Lucy Ralph's work is closely related to the world of hospitals, to the feeling of separation from one’s own body and the need to surrender to the responsibility of others, felt after various operations and medical interventions. But her painting is not the sole expression of the vulnerability of a body that proves to be unreliable; far from it, she also

makes us see the body as genuine armour.



Mengxi Zhang


Untitled, oil on linen, 100 x 120 cm
Untitled, oil on linen, 100 x 120 cm

Mengxi Zhang is an artist living and working in London, UK. She graduated from BA Fine Art at Central Saint Martins in 2012 and recently finished the Turps Studio Programme (2019-2021).


Recently her work has been shown at Tabula Rasa Gallery in ArtShenzhen and both Part One and Part Two of the exhibition Dreamlands at OHSH Projects in London.


Her practice uses painting to explore themes around the body and the psychic states we occupy. Her process lets the unknown unfold through experimentation and improvisation.



Zhang's paintings are open, unassuming, restless and energetic combined with awkwardness and ambiguity. The body is represented as how it feels to inhabit. The boundary between the interior and the exterior is blurred, the painting surface becomes skin, the body becomes landscape.

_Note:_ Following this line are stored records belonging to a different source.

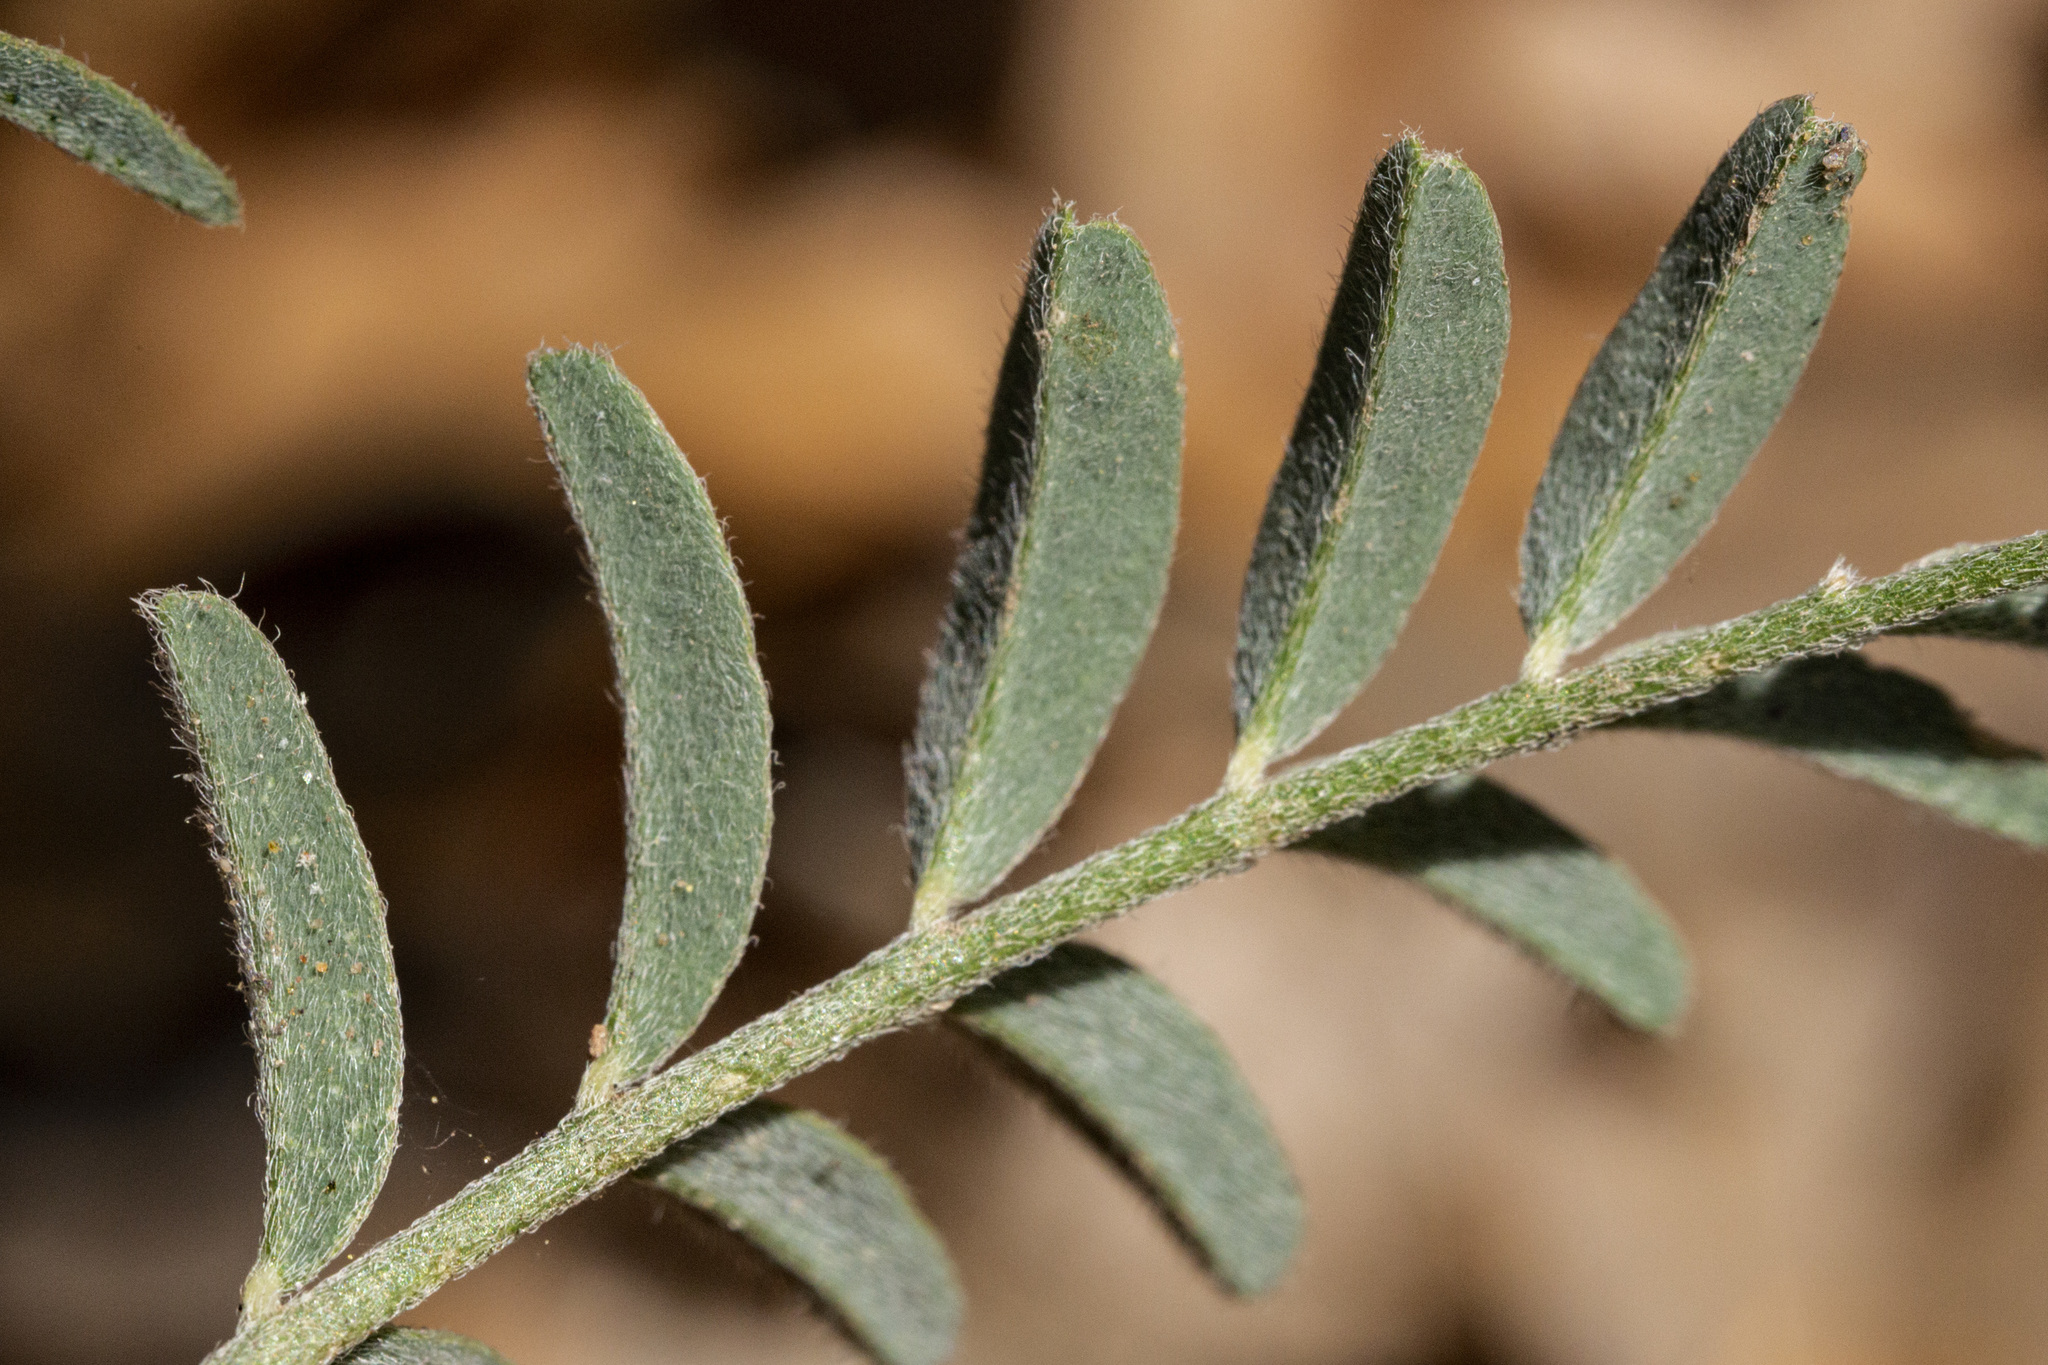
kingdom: Plantae
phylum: Tracheophyta
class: Magnoliopsida
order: Fabales
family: Fabaceae
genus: Astragalus
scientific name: Astragalus puniceus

Mengxi Zhang’s experimental approach to mark making and colours is a visual translation of her experiences and perception of the world. The way she paints is fuelled by the tension between the contrasting pairings of transparency and opacity, control and impulse, order and chaos. Her work travels through the dialogue of bodily senses employing her own painting language that explores subjectivity and freedom outside of the patriarchal narrative.